[Rows from a dataset]
━━━

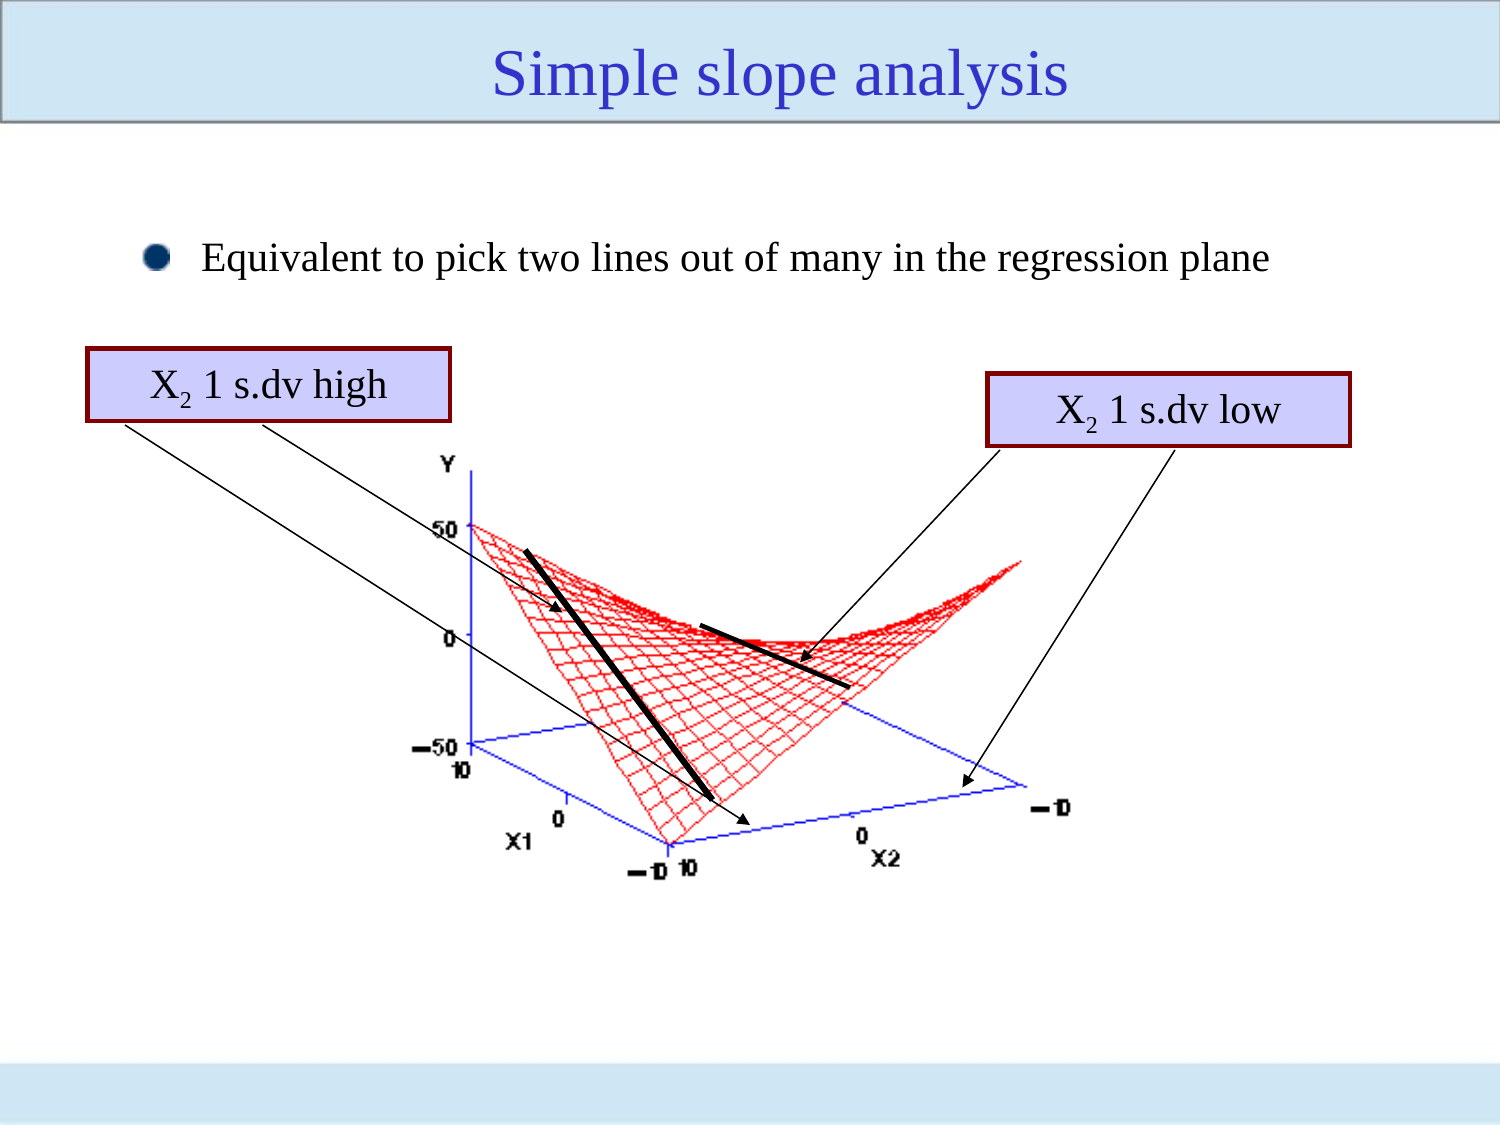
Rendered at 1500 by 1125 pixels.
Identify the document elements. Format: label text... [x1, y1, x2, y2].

title Simple slope analysis [249, 21, 1313, 117]
text_box Equivalent to pick two lines out of many in the regression plane [124, 212, 1426, 288]
picture [0, 0, 1500, 1125]
text_box X2 1 s.dv low [987, 373, 1351, 447]
text_box X2 1 s.dv high [87, 348, 451, 422]
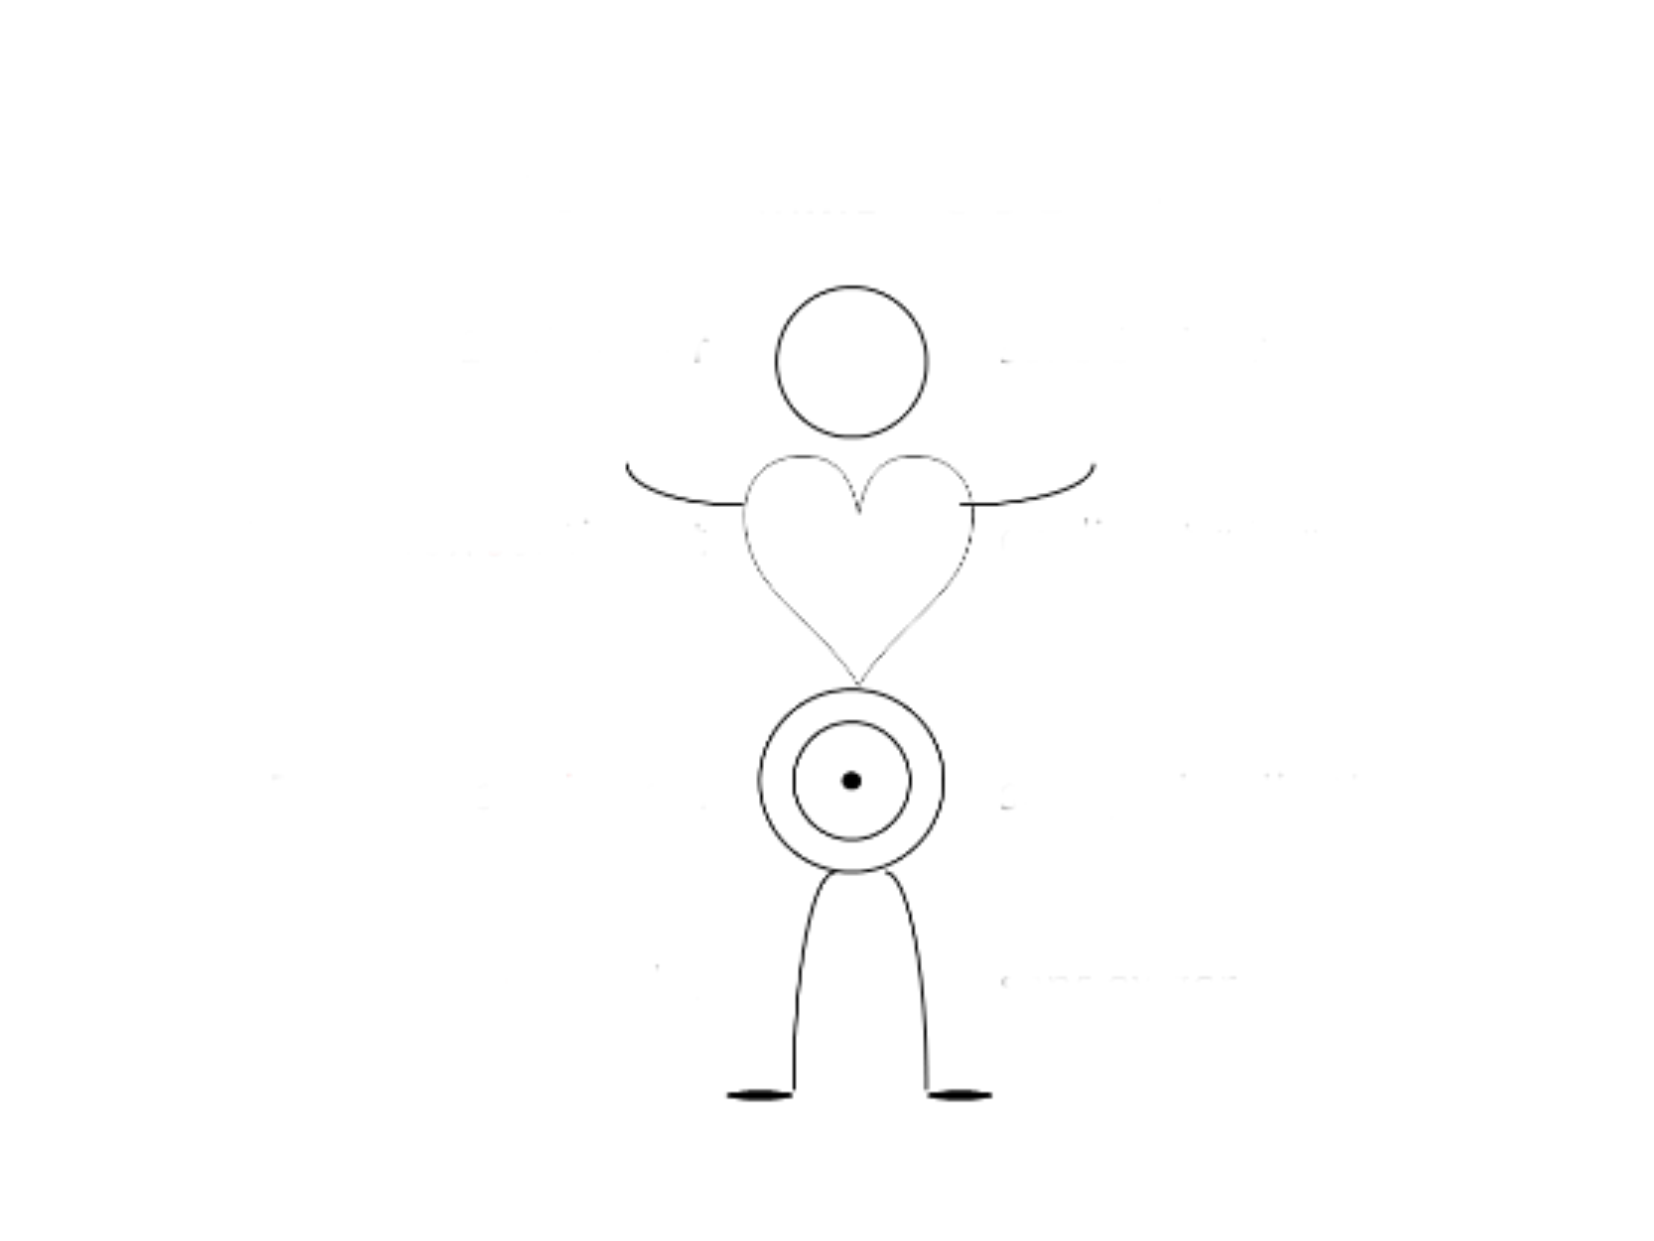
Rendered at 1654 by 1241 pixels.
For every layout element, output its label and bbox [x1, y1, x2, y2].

picture [82, 93, 1571, 1147]
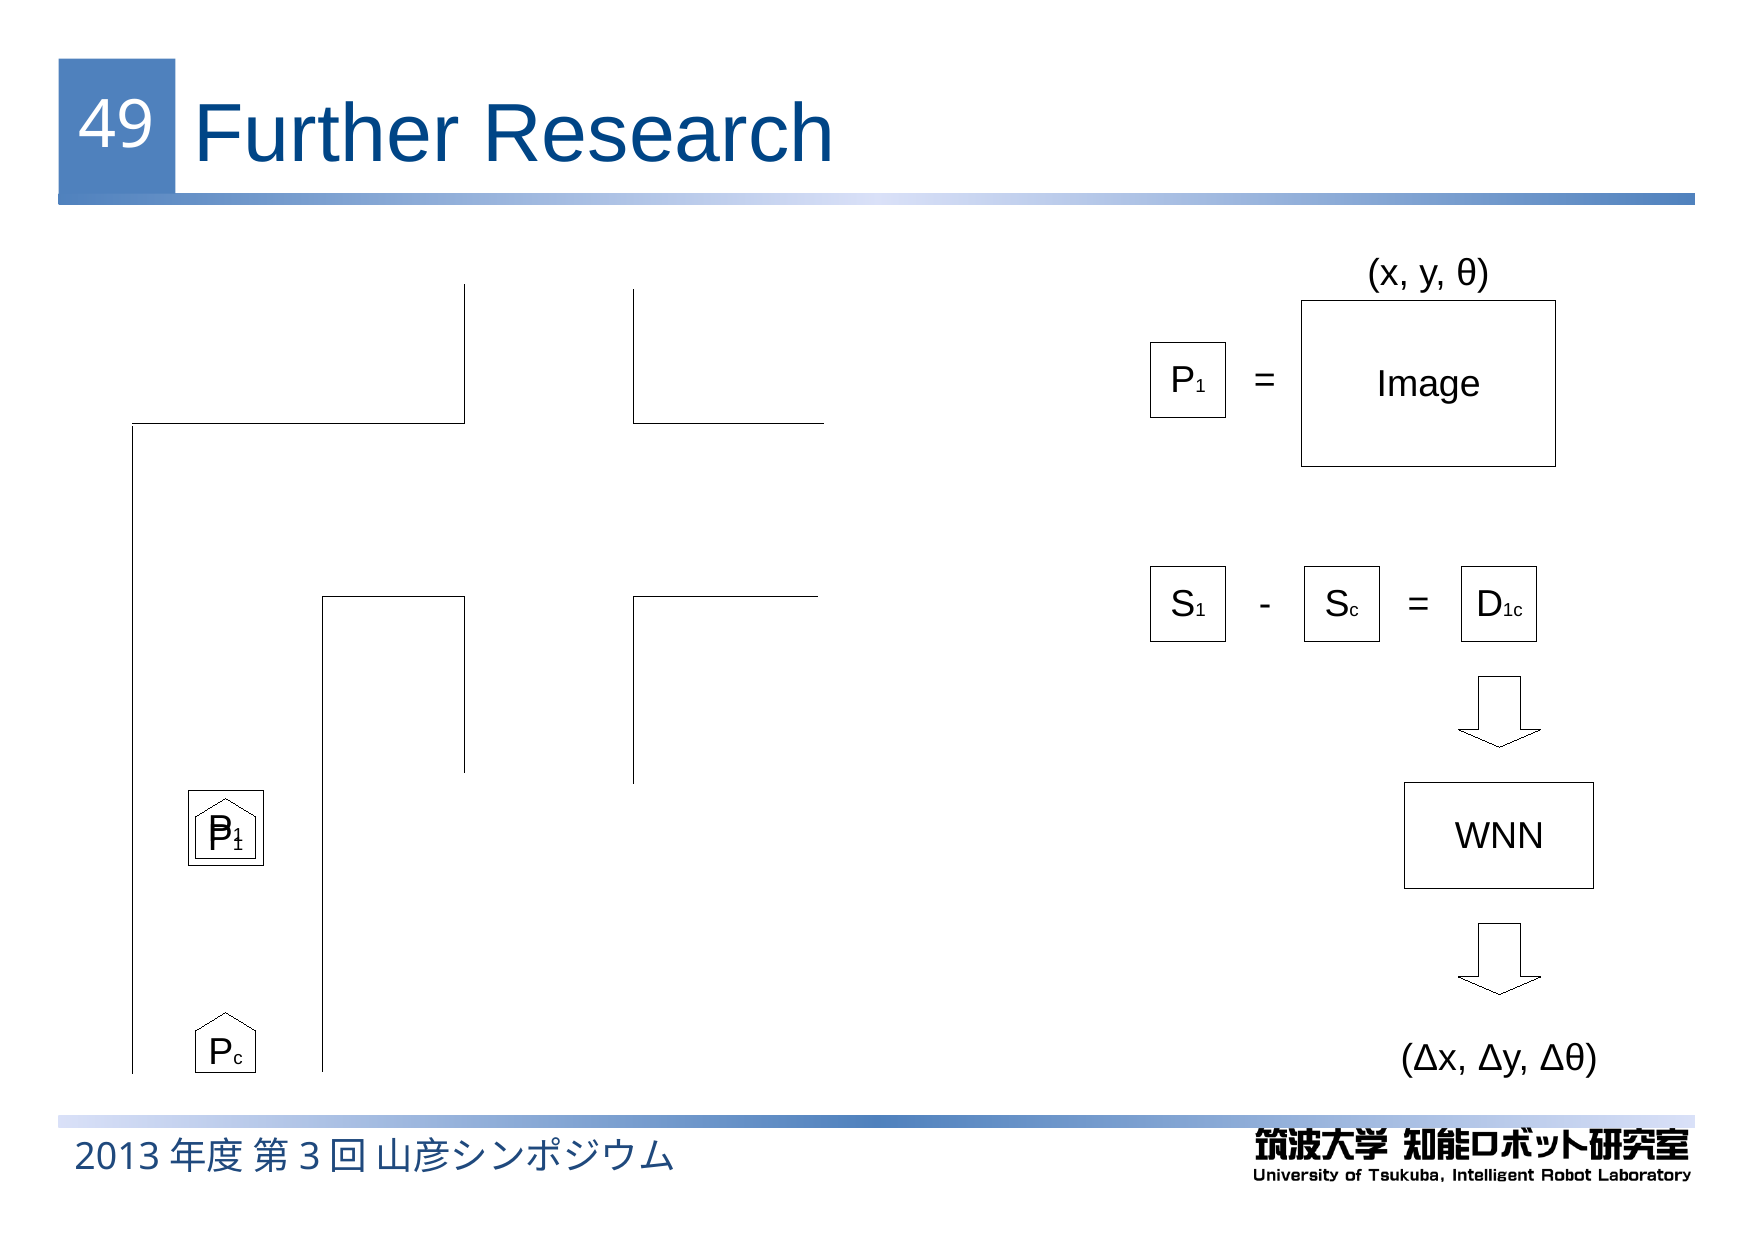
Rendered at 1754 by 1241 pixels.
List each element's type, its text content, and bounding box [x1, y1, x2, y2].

text_box D1c [1461, 566, 1537, 642]
text_box Image [1301, 300, 1556, 467]
text_box = [1227, 342, 1301, 418]
text_box (Δx, Δy, Δθ) [1381, 1029, 1618, 1087]
text_box Sc [1304, 566, 1380, 642]
text_box S1 [1150, 566, 1226, 642]
text_box WNN [1404, 782, 1594, 889]
text_box P1 [1150, 342, 1226, 418]
text_box Pc [196, 1012, 255, 1072]
text_box P1 [195, 798, 256, 859]
picture [1252, 1127, 1691, 1182]
text_box - [1227, 566, 1303, 642]
text_box P1 [188, 790, 264, 866]
text_box = [1381, 566, 1457, 642]
text_box (x, y, θ) [1310, 244, 1547, 300]
title Further Research [193, 61, 1651, 205]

━━━

→ What this task involves
Format all of the lines above as a Markdown table with two columns, Row and Line, numbering each line and skipping the blank ones. Leave the pictures out of the answer.

→ Solution to this exercise
| Row | Line |
|---|---|
| 1 | Rendered at 1500 by 1125 pixels. |
| 2 | Identify the document elements. Format: label text... [x1, y1, x2, y2]. |
| 3 | title Simple slope analysis [249, 21, 1313, 117] |
| 4 | text_box Equivalent to pick two lines out of many in the regression plane [124, 212, 1426, 288] |
| 5 | picture [0, 0, 1500, 1125] |
| 6 | text_box X2 1 s.dv low [987, 373, 1351, 447] |
| 7 | text_box X2 1 s.dv high [87, 348, 451, 422] |
| 8 | Rendered at 1654 by 1241 pixels. |
| 9 | For every layout element, output its label and bbox [x1, y1, x2, y2]. |
| 10 | picture [82, 93, 1571, 1147] |
| 11 | Rendered at 1754 by 1241 pixels. |
| 12 | List each element's type, its text content, and bounding box [x1, y1, x2, y2]. |
| 13 | text_box D1c [1461, 566, 1537, 642] |
| 14 | text_box Image [1301, 300, 1556, 467] |
| 15 | text_box = [1227, 342, 1301, 418] |
| 16 | text_box (Δx, Δy, Δθ) [1381, 1029, 1618, 1087] |
| 17 | text_box Sc [1304, 566, 1380, 642] |
| 18 | text_box S1 [1150, 566, 1226, 642] |
| 19 | text_box WNN [1404, 782, 1594, 889] |
| 20 | text_box P1 [1150, 342, 1226, 418] |
| 21 | text_box Pc [196, 1012, 255, 1072] |
| 22 | text_box P1 [195, 798, 256, 859] |
| 23 | picture [1252, 1127, 1691, 1182] |
| 24 | text_box - [1227, 566, 1303, 642] |
| 25 | text_box P1 [188, 790, 264, 866] |
| 26 | text_box = [1381, 566, 1457, 642] |
| 27 | text_box (x, y, θ) [1310, 244, 1547, 300] |
| 28 | title Further Research [193, 61, 1651, 205] |